Fortunately, today's Germany is a model democracy and has been an advocate for Central Europe's interests in both Nato and the EU. Understandably, Germany would like to extend the zone of security and prosperity - which today ends an hour's drive from Berlin - further east. But Germany's influence in both institutions has not been decisive.

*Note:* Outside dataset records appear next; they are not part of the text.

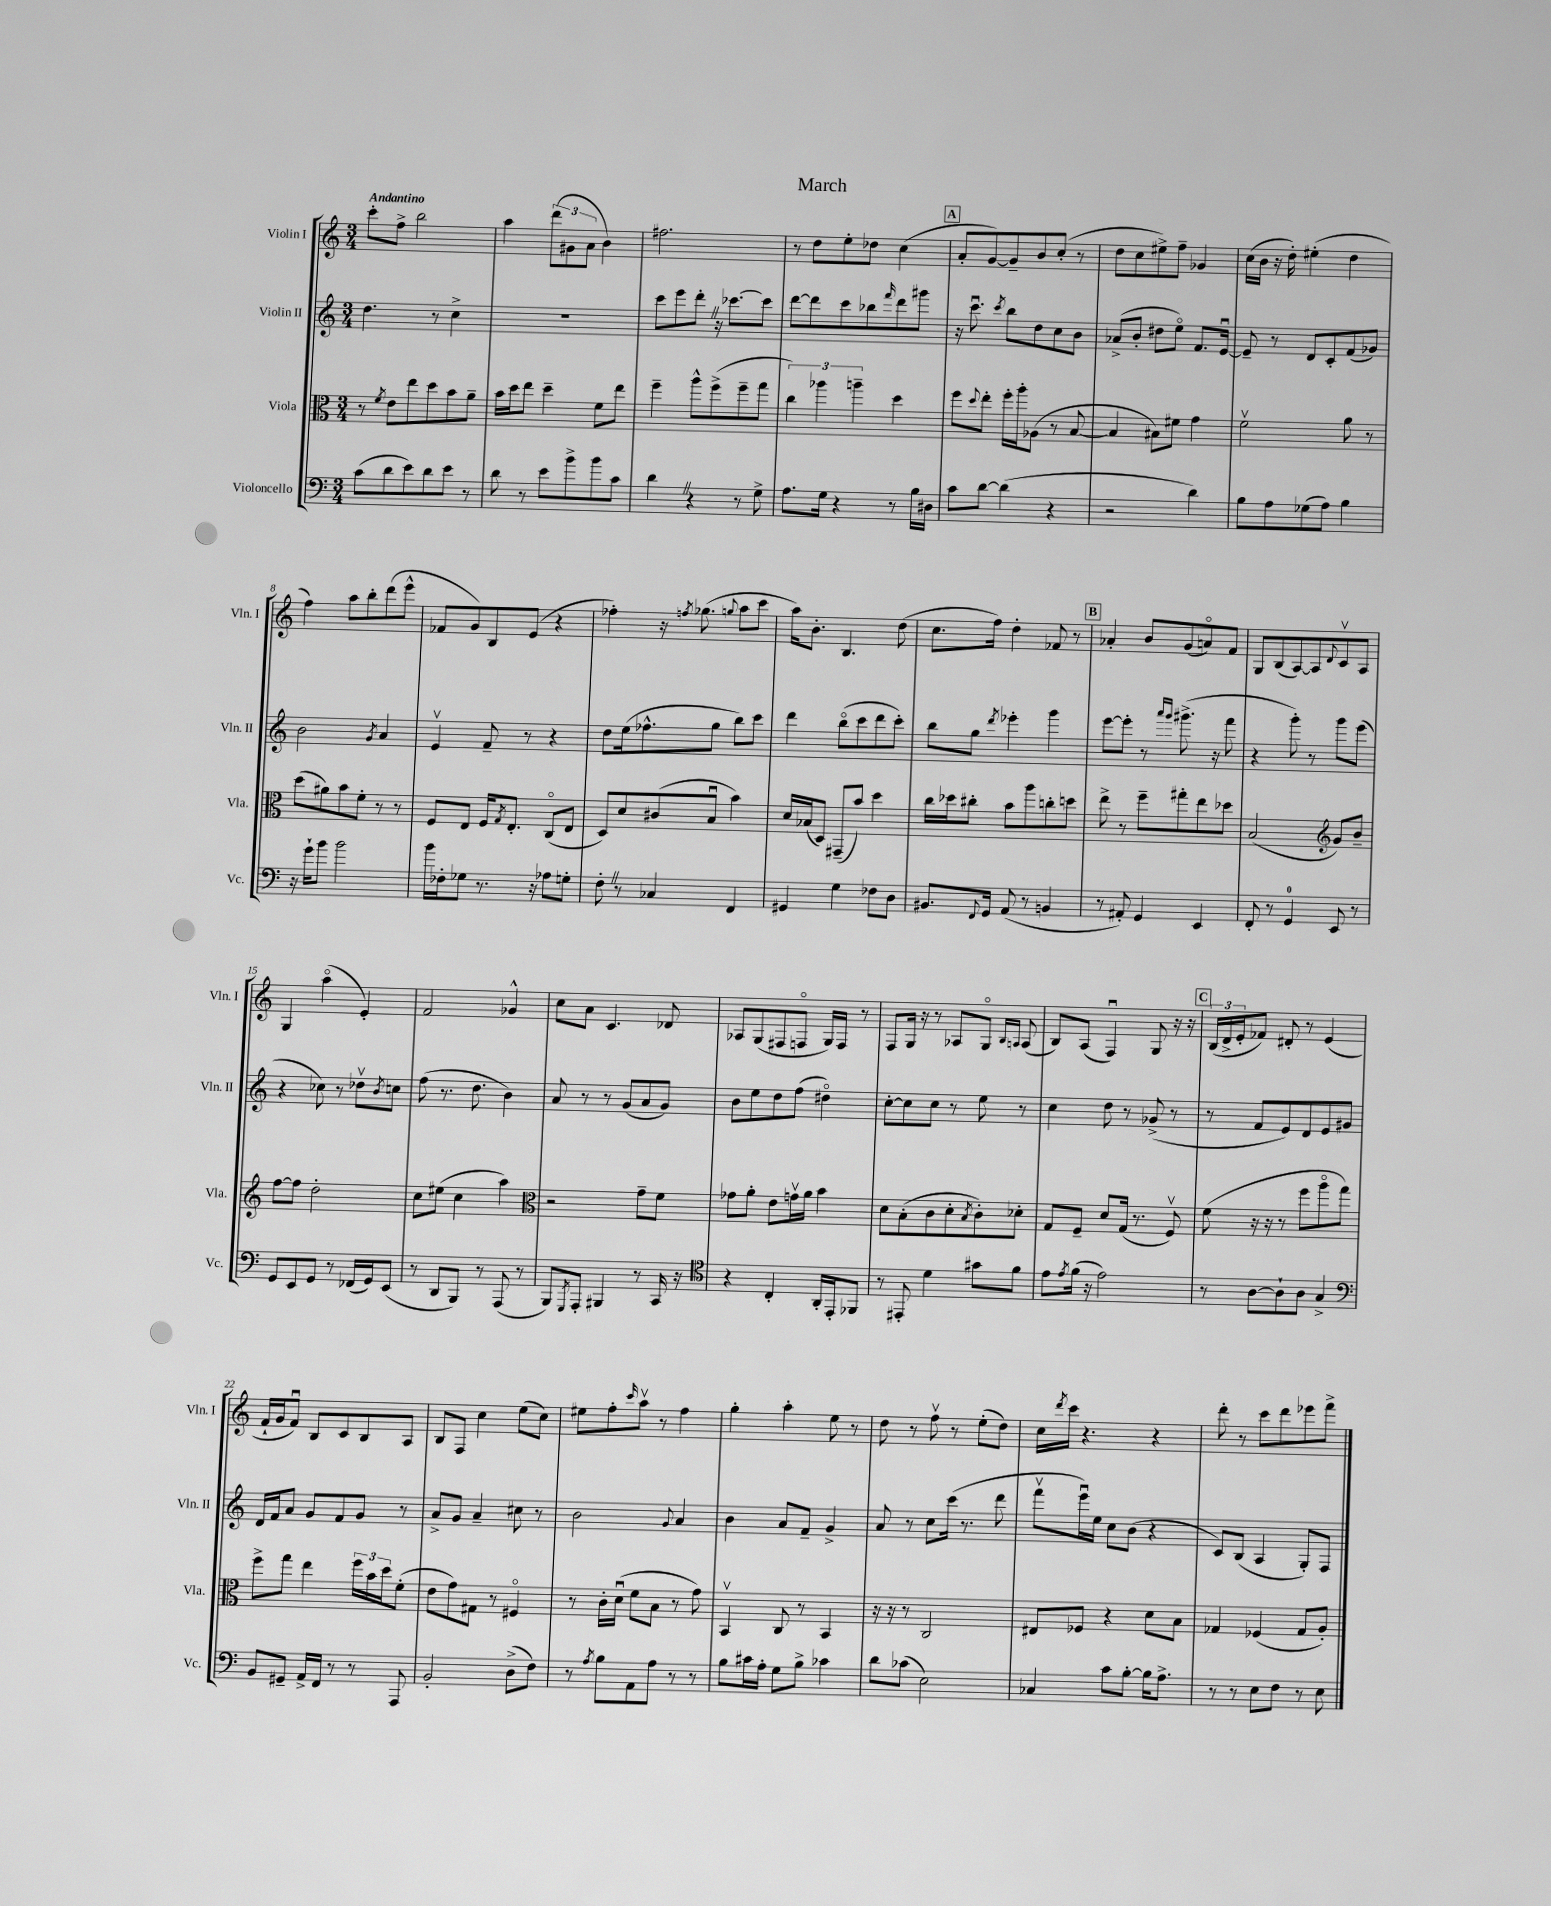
\header { title = "March" }
<<
\new StaffGroup <<
\new Staff = "s0" \with { instrumentName = "Violin I" shortInstrumentName = "Vln. I" } {
    \clef treble \key c \major \numericTimeSignature \time 3/4 \tempo "Andantino"
    c'''8-. f''8-> b''2 |
    a''4 \tuplet 3/2 { d'''8( gis'8 a'8 } b'4) |
    fis''2. |
    r8 d''8 e''8-. des''8 c''4( |
    \mark \markup { \box "A" } a'8-. g'8~) g'8-- b'8 c''8-.( r8 |
    d''8 c''8 eis''8->) f''8-- ges'4 |
    c''16( b'16 r16 d''16-.) eis''4-.( d''4 |
    f''4) a''8 b''8-. d'''8( e'''8-^ |
    fes'8 g'8) b8 e'8( r4 |
    fes''4-.) r16 \acciaccatura { f''8 } ges''8.( \appoggiatura { g''8 } a''8 c'''8 |
    a''16) b'8.-. b4. d''8( |
    c''8. f''16) d''4-. fes'8 r8 |
    \mark \markup { \box "B" } aes'4-. b'8 g'8( a'8\flageolet) f'8 |
    g8 b8( a8~) a8 \appoggiatura { d'8 } c'8\upbow a8 |
    g4 a''4\flageolet( e'4-.) |
    f'2 ges'4-^ |
    c''8 a'8 c'4. des'8 |
    aes8 g8( fis8 f8\flageolet g16) f16 r8 |
    f8 g16 r16 r8 aes8 g8\flageolet \grace { b16 a16 } a8( |
    b8) a8( f4\downbow) g8 r16 r16 |
    \mark \markup { \box "C" } \tuplet 3/2 { b16( d'16-> e'16-. } fes'8) dis'8-. r8 e'4( |
    f'16-! g'16 f'8\downbow) b8 c'8 b8 a8 |
    b8 f8 c''4 e''8( c''8) |
    eis''8 f''8-. \grace { c'''16 } a''8\upbow r8 f''4 |
    g''4-. a''4-. e''8 r8 |
    d''8 r8 f''8\upbow r8 e''8-.( d''8) |
    c''16 \acciaccatura { d'''8 } c'''16 r4. r4 |
    d'''8-. r8 c'''8 d'''8 ees'''8 f'''8-> \bar "|." |
}
\new Staff = "s1" \with { instrumentName = "Violin II" shortInstrumentName = "Vln. II" } {
    \clef treble \key c \major \numericTimeSignature \time 3/4
    d''4. r8 c''4-> |
    R2. |
    c'''8 e'''8 d'''8-. \once \override BreathingSign.text = \markup { \musicglyph "scripts.caesura.straight" } \breathe r16 ces'''8.~ ces'''8 |
    d'''8~ d'''8 c'''8 bes''8 \grace { f'''16 } d'''8 gis'''8 |
    \mark \markup { \box "A" } r16 c'''8.\downbow \acciaccatura { c'''8 } b''8 d''8 c''8 b'8 |
    aes'8->( b'8-. dis''8 e''8\flageolet) f'8. e'16~\downbow |
    e'8-- r8 d'8 c'8-. f'8( ges'8) |
    b'2 \acciaccatura { g'8 } a'4 |
    e'4\upbow f'8-- r8 r4 |
    d''8 e''16( fes''8.-^ g''8 b''8) c'''8 |
    d'''4 b''8\flageolet( c'''8 d'''8 c'''8-.) |
    b''8 g''8 \acciaccatura { d'''8 } ees'''4-. g'''4 |
    \mark \markup { \box "B" } e'''8~ e'''8-. r8 \grace { a'''16 g'''16 } gis'''8.->( r16 f'''8 |
    r4 g'''8-.) r8 g'''8 e'''8( |
    r4 ces''8) r8 des''8\upbow \acciaccatura { b'8 } c''8 |
    f''8( r8. d''8. b'4) |
    a'8 r8 r8 g'8( a'8 g'8) |
    b'8 e''8 d''8 f''8( dis''4\flageolet) |
    c''8~-. c''8 c''8 r8 e''8 r8 |
    c''4 d''8 r8 ges'8->( r8 |
    \mark \markup { \box "C" } r8 f'8 e'8) d'8 e'8 gis'8 |
    d'16 f'16 a'8 g'8 f'8 g'8 r8 |
    a'8-> g'8 a'4-- cis''8 r8 |
    b'2 \appoggiatura { g'8 } a'4 |
    b'4 a'8 f'8-- g'4-> |
    a'8 r8 c''8 c'''16( r8. d'''8 |
    f'''8\upbow e'''16\downbow) e''16 c''8 b'8( r4 |
    c'8) b8( a4 g8-.) f8 \bar "|." |
}
\new Staff = "s2" \with { instrumentName = "Viola" shortInstrumentName = "Vla." } {
    \clef alto \key c \major \numericTimeSignature \time 3/4
    r8 \acciaccatura { f'8 } e'8 e''8 d''8 b'8 a'8-- |
    b'16 d''16 e''8 d''4-- f'8 e''8 |
    f''4-- a''8-^ f''8->( f''8-- g''8 |
    \tuplet 3/2 { c''4) aes''4 a''4-- } d''4 |
    \mark \markup { \box "A" } f''8 \appoggiatura { d''8 } e''8-. f''16-. a''16-. aes8( r8 b8~ |
    b4 bis8) fis'8 g'4 |
    f'2\upbow a'8 r8 |
    d''8( ais'8) b'8 f'8-. r8 r8 |
    f8 e8 f16 \acciaccatura { g8 } e8.-. c8\flageolet( e8 |
    d8) d'8 cis'8( b8\downbow b'4) |
    d'16 bes16( d8) gis,8--( b'8) d''4 |
    c''16 des''16 cis''8-. b'8 a''8 c''8-. d''8 |
    \mark \markup { \box "B" } e''8-> r8 f''8-- gis''8-. e''8 des''8 |
    b2( \clef treble g'8) b'8-- |
    f''8~ f''8 d''2-. |
    c''8 eis''8( c''4 a''4) |
    \clef alto r2 g'8-- f'8 |
    ges'8 a'8-. e'8 g'16\upbow a'16 b'4 |
    d'8 b8-.( c'8 d'8-. \acciaccatura { b8 } c'8-.) des'8-. |
    g8 f8-- d'8 g16( r8. f8\upbow) |
    \mark \markup { \box "C" } f'8( r16 r16 r8 f''8 a''8\flageolet g''8) |
    f''8-> g''8 e''4 \tuplet 3/2 { f''16 b'16 d''16 } f'8-.( |
    e'8 g'8) gis8 r8 fis4\flageolet |
    r8 c'16-. d'16\downbow( f'8 b8 r8 g'8) |
    b,4\upbow c8 r8 b,4 |
    r16 r16 r8 c2 |
    eis8 fes8 r4 d'8 b8 |
    ges4 fes4( ges8 a8-.) \bar "|." |
}
\new Staff = "s3" \with { instrumentName = "Violoncello" shortInstrumentName = "Vc." } {
    \clef bass \key c \major \numericTimeSignature \time 3/4
    c'8( d'8 e'8) d'8 e'8 r8 |
    d'8 r8 e'8 b'8-> b'8 c'8 |
    d'4 \once \override BreathingSign.text = \markup { \musicglyph "scripts.caesura.straight" } \breathe r4 r8 g8-> |
    a8. g16 r4 r8 b16 dis16 |
    \mark \markup { \box "A" } c'8 d'8~ d'4( r4 |
    r2 d'4) |
    b8 a8 ges8( a8) b4 |
    r16 g'16-! b'8 b'2 |
    b'16 fes16-. ges8 r8. r16 aes8 g8-. |
    f8-. \once \override BreathingSign.text = \markup { \musicglyph "scripts.caesura.straight" } \breathe r8 ces4 f,4 |
    gis,4 g4 fes8 d8 |
    bis,8. \appoggiatura { f,8 } g,16 a,8( r8 b,4 |
    \mark \markup { \box "B" } r8 ais,8-.) g,4 e,4 |
    f,8-. r8 g,4-0 e,8 r8 |
    g,8 e,8 g,8 r8 fes,16( g,16) e,8( |
    r8 d,8 b,,8) r8 a,,8( r8 |
    b,,8) \acciaccatura { g,,8 } a,,8-. bis,,4 r8 c,16 r16 |
    \clef tenor r4 c4-. a,16-. e,16-. fes,8 |
    r8 eis,8-. d'4 gis'8 f'8 |
    e'8 \acciaccatura { e'8 } f'16( r16 e'2) |
    \mark \markup { \box "C" } r8 a8~ a8-! a8 g4-> |
    \clef bass b,8 gis,8-- a,16-> f,16 r8 r8 a,,8 |
    b,2-. d8->( f8) |
    r8 \acciaccatura { a8 } b8 a,8 a8 r8 r8 |
    b8 cis'16 a16-. g8 b8-> ces'4 |
    d'8 ces'8( e2) |
    ces4 c'8 b8~-. b16 a8.-> |
    r8 r8 e8 f8 r8 e8 \bar "|." |
}
>>
>>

Russia on the other hand, is a deeply traumatised country, struggling with the triple legacies of empire, dictatorship and economic lunacy, in conditions hardly conducive to the growth of liberal democracy. While it is in everybody's interests to wish Russia's democrats well, Russia may become capitalist without becoming democratic. In that case, it will continue to pose a threat to its neighbours. Even under Yeltsin, Russia makes territorial claims on Ukraine, helps to overthrow democratically elected regimes in Tajikistan, Azerbaijan and Georgia, and proposes security domination over Central Europe. If these are reformist policies, one wonders what Russian policy will look like when Russia regains its strength. The day when it decides to reassert its strategic dominance of Central Euorpe may not be too far off.

Western policy is hardly designed to prevent such a scenario. The more vigorously the West shuts out Central European goods, the greater the pain of transition to capitalism. The greater the pain, the more likely the left- wing backlash of the sort we have already seen in Poland and Lithuania. The bigger the backlash, the weaker the eastern economies and the stronger the West's excuse for excluding us from EU membership. Thus, instead of becoming a poorer but integrated part of the West, we will become a buffer zone between the West and an unstable, Russia-dominated cluster of post-Soviet states. Instead of exporting raspberries and steel, Central Europe will export pollution, immigrants and disease. We will need a name for this new shape of Europe. After the Europes of Versailles and Yalta, welcome to the Europe of Maastricht.

The writer is former deputy defence minister of Poland.